It happens every few years, whenever Bob Dylan releases a new album: Critics and fans fall over themselves praising the singer-songwriter for his unwavering genius and dedication to traditional music forms. From 1997’s spiritual rebirth Time Out of Mind to Tempest, his 35th album, Dylan’s late-career arc is one of rock’s most storied tales.

But it’s a lie. Time Out of Mind isn’t Highway 61 Revisited. Love and Theft isn’t Blonde on Blonde. And Tempest isn’t even Blood on the Tracks.

It’s a good record, no doubt about it. But it’s not a great one. It’s musically lazy at times, overlong and often lyrically obtuse, never connecting on the most primal level, rock’s most primal level, the way Dylan’s timeless ‘60s albums do. And like those other overpraised works of the past 15 years, Tempest is a reflection of a past that Dylan doesn’t want to shake, unlike his repeated attempts to demolish his own legend over the decades.

The opening "Duquesne Whistle" is an old-timer’s train song, complete with a locomotive carrying a metaphorical load of loneliness and death, played out over a bluesy shuffle straight out of the '40s. "Scarlet Town" is a ghostly folk song of love and death plucked out on banjo and violin that actually borrows a few words from a 19th century poem.

Watch Bob Dylan's Video for 'Duquesne Whistle'

Meanwhile, the closing "Roll on John" is a tribute to John Lennon – 30 years late and not as revealing as you’d hope – though Dylan’s frayed, sad voice suits the song’s somber mood. Tempest might as well be called Remembrance of Things Dead.

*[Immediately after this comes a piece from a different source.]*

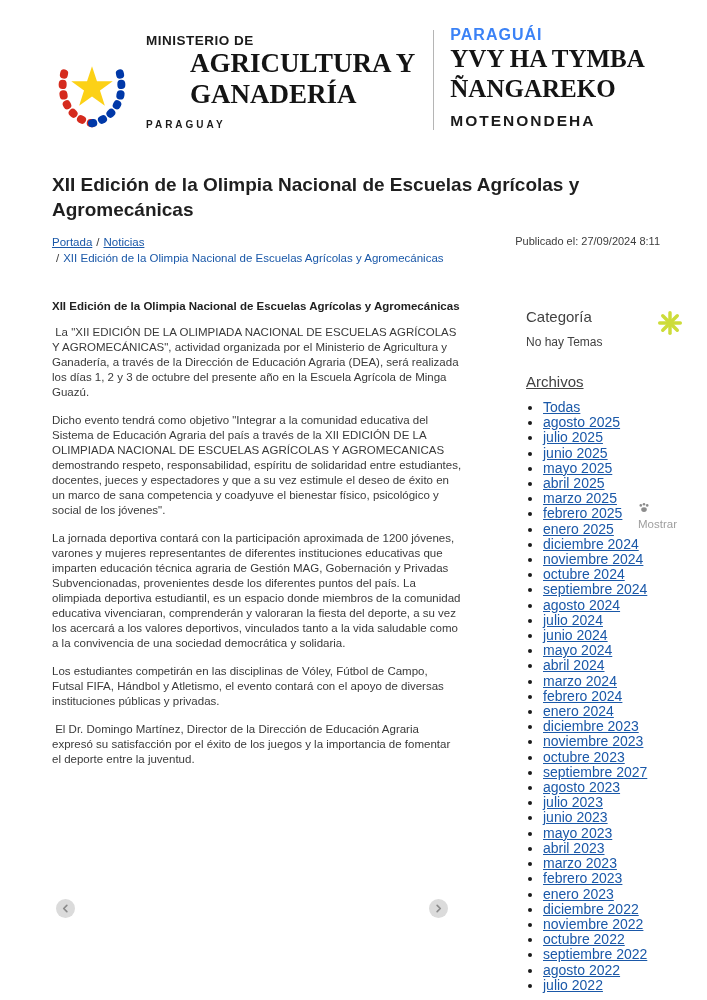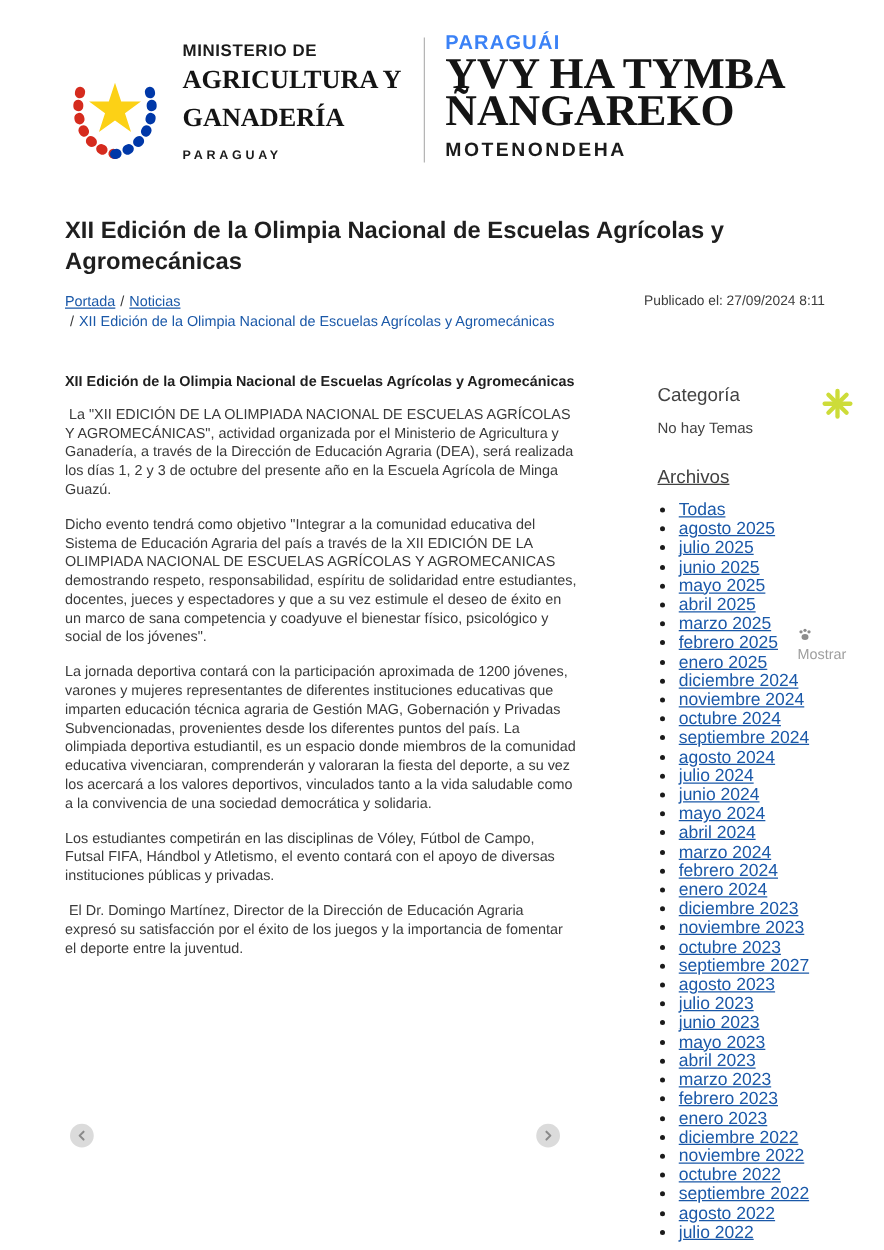"AGRICULTURA Y" .brand-block .big-line { font-size: 21px -> 27px; margin-left: none -> 44px }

If the rest of the LP continually flirts with this classification, the album’s title track earns it. At a sprawling 14 minutes, Tempest is one of those chorus-free epics Dylan hauls out from time to time (see "Desolation Row" and Time Out of Mind's "Highlands"). This one relates the story of the Titanic, and like the 1997 Oscar-hogging movie about the fateful boat, it seems to go on forever. Rich and poor are divided, an iceberg shows up, bodies float in flooded corridors, and Leonardo DiCaprio makes an appearance, because why not?

There’s a bigger picture here, of course, as there always is with Bob Dylan. But don’t mistake it for a grand statement à la Highway 61 Revisited or Blood on the Tracks. Tempest is no better than a really, really good John Hiatt album. Let’s stop acting like it is.